City Desk

Lifeguards Suck Unless You’re Drowning

Despite living in D.C. for quite a number of years, I’d never been to the Delaware beaches. Horror stories of traffic and vague childhood memories of Jersey beaches had always extinguished any desires for sand and waves. But yesterday, desperation for a vacation won, and I headed to Dewey Beach with a couple of friends. There was no traffic, the weather was gorgeous, the waves were big enough to send you scraping along the ocean floor, and I had the Atlantic Monthly fiction issue—nothing to complain about there.

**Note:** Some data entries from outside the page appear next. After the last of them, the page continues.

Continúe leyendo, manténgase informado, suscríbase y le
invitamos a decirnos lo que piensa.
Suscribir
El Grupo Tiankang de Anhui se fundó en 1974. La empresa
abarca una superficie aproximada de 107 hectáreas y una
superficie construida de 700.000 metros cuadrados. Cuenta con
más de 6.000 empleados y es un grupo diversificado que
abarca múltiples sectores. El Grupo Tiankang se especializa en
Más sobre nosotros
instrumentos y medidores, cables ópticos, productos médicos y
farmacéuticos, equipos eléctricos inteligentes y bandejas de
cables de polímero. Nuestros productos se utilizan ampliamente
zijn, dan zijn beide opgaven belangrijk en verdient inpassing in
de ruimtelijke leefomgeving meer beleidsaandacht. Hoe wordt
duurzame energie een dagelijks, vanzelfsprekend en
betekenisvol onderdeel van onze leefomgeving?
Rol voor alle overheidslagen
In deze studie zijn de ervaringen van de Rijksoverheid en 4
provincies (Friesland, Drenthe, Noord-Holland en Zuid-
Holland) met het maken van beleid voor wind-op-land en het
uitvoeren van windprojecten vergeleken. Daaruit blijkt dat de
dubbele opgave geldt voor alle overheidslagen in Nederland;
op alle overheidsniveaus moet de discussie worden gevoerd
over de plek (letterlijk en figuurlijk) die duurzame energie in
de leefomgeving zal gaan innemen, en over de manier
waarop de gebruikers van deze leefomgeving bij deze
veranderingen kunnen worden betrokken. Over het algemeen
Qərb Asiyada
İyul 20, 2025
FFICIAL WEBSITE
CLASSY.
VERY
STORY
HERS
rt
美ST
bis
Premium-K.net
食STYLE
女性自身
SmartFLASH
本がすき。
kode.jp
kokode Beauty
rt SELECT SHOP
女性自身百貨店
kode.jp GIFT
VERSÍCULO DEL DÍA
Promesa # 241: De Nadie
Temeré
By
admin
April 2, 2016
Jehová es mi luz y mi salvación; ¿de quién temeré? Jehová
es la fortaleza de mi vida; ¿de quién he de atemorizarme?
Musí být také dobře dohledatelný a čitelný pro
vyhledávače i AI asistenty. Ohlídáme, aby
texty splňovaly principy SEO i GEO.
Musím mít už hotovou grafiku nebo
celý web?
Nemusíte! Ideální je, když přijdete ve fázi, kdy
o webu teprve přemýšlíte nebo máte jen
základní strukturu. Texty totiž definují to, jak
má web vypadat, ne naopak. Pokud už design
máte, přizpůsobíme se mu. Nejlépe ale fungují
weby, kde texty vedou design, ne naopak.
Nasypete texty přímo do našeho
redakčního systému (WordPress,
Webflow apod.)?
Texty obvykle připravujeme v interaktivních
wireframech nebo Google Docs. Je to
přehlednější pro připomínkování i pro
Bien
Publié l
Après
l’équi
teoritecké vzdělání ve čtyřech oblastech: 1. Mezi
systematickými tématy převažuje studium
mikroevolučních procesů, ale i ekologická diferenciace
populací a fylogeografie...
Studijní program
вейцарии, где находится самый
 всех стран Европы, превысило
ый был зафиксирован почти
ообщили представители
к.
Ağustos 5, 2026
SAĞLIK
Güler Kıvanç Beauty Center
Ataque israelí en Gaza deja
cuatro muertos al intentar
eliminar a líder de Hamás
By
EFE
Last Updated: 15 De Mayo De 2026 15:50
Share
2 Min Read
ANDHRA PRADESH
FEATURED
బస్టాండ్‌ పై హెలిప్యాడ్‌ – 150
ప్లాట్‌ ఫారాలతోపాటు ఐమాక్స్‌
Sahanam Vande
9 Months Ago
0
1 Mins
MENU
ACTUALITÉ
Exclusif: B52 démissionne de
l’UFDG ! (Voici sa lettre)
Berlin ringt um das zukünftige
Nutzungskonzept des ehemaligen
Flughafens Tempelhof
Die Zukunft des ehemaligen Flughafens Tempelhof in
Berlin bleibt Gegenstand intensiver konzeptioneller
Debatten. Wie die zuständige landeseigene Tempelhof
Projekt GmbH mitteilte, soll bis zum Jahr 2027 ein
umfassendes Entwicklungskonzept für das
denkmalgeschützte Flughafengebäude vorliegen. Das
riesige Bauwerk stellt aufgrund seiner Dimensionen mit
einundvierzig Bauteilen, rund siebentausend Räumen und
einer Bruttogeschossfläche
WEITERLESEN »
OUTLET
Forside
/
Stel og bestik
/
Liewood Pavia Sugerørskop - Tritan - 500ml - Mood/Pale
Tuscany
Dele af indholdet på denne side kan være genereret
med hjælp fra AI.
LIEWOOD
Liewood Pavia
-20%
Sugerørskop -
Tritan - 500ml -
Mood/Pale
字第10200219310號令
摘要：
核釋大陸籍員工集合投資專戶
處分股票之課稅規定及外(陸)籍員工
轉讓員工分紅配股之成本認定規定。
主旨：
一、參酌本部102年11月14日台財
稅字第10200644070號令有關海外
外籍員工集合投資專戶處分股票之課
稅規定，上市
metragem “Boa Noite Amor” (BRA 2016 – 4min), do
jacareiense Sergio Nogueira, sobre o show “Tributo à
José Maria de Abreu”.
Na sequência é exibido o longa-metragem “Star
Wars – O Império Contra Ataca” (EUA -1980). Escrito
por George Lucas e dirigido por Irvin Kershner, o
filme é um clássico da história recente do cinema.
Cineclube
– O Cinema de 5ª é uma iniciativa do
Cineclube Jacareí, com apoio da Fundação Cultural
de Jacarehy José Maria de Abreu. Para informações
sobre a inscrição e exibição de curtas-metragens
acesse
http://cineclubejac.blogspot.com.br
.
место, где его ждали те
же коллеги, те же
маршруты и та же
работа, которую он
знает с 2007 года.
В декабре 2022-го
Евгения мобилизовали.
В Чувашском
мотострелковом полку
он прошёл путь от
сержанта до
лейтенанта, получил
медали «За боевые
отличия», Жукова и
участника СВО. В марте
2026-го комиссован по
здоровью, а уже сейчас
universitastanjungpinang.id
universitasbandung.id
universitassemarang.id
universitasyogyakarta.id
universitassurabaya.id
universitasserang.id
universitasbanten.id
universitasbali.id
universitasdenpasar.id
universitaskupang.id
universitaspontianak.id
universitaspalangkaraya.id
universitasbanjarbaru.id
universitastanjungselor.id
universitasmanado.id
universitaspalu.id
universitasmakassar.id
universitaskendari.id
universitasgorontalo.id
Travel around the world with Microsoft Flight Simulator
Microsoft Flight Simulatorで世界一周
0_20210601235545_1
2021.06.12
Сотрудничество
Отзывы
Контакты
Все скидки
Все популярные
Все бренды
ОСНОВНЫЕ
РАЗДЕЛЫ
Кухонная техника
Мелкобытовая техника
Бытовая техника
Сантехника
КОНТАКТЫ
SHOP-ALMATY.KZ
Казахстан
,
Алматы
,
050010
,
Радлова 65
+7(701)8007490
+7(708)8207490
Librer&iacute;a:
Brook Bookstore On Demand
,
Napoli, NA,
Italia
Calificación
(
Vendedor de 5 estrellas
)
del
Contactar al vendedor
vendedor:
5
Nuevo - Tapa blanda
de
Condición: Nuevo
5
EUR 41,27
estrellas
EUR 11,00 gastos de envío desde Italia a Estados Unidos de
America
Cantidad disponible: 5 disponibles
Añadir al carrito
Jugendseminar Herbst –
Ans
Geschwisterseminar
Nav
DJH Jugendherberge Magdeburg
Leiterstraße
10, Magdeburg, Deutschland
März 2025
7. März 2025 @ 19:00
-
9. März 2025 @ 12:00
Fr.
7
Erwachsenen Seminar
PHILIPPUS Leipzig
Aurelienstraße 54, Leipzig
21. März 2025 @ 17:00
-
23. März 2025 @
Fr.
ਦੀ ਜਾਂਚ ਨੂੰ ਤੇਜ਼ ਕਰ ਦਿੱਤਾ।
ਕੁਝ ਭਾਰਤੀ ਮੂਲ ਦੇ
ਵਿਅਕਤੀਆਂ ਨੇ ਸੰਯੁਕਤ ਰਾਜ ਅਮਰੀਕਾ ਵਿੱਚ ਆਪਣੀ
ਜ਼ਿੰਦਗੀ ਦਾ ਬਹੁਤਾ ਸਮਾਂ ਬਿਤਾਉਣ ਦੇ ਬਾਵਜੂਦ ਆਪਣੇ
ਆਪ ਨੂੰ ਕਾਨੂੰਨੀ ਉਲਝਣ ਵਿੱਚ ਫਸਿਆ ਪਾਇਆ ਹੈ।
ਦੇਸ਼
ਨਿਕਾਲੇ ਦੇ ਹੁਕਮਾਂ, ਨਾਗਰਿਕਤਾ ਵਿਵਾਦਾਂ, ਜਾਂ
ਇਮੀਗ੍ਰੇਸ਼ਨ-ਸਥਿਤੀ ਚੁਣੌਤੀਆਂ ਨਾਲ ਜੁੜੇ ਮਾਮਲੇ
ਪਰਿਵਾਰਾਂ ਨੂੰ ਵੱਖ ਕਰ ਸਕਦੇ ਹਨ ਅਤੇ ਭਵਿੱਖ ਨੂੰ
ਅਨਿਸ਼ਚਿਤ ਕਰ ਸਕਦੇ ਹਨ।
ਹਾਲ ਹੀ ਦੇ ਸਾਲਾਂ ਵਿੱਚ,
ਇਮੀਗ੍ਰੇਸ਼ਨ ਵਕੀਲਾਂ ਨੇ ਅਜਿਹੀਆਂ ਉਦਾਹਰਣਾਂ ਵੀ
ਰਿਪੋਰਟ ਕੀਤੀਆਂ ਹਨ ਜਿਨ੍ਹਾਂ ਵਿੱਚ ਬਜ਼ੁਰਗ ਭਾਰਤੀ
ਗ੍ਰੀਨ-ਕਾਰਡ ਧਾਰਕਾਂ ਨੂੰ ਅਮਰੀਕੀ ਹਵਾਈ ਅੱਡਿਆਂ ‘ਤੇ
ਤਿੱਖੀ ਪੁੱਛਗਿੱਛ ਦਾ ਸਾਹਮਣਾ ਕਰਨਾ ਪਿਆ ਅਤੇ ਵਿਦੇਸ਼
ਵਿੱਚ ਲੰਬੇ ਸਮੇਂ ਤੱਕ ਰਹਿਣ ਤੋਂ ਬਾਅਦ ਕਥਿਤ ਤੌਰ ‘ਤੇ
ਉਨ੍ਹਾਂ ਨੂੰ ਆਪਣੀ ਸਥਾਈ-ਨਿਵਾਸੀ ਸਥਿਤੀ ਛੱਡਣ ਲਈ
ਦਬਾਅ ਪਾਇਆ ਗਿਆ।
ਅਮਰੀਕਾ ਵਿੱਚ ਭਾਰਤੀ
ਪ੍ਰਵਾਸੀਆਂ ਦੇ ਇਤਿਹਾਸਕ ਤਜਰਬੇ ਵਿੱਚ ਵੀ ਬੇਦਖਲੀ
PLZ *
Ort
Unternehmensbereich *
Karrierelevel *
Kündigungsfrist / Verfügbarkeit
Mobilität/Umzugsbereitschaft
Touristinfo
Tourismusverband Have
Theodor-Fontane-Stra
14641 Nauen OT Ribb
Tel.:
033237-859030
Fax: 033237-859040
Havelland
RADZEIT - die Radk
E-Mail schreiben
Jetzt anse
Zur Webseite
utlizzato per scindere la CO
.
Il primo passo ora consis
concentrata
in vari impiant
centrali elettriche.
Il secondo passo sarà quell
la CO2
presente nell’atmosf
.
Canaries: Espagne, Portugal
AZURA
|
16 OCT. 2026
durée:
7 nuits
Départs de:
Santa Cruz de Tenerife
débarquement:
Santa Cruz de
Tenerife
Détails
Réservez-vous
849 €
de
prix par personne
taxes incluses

But just as we were cracking open our beers (to be considerate, we even brought cans instead of bottles) and digging out our Frisbee, we watched a devastating scene unfold. Not far away from us, two guys had the same idea; they were throwing a Frisbee while drinking some beers. The lifeguard jumped down from his stand, sprinted across the beach, and made the guy pour out his beer in a trash can. He then returned to his stand, blew his whistle at these same guys, and through crazy arm gestures, indicated that throwing a Frisbee is forbidden. Why he didn’t mention this while he was beside the guys, I don’t know. I wasn’t too surprised about the alcohol, because, well, this is America. But you can’t play with a Frisbee on the BEACH? That is just absurd. In fact, along with many other rules, adults (who have better aim than kids) aren’t allowed to play with most airborne objects during the prime beach hours.

It was still a great day, and I managed to sneak several beers despite the lifeguard spending as much time facing the beach as he did the ocean. And to our great satisfaction, two of our friends managed to toss around a tennis ball in the ocean without getting the whistle. Apparently it’s much safer to play with airborne objects in the ocean than on the sand.

One Response to “Lifeguards Suck Unless You’re Drowning”

  1. Carrie the Red Says:

    Apparently they’re called “lifeguards” not just because they save lives, but also prevent people from having one.

    It’s a wonder Dewey doesn’t stipulate that kids must apply for building permits six months in advance of any sandcastle construction.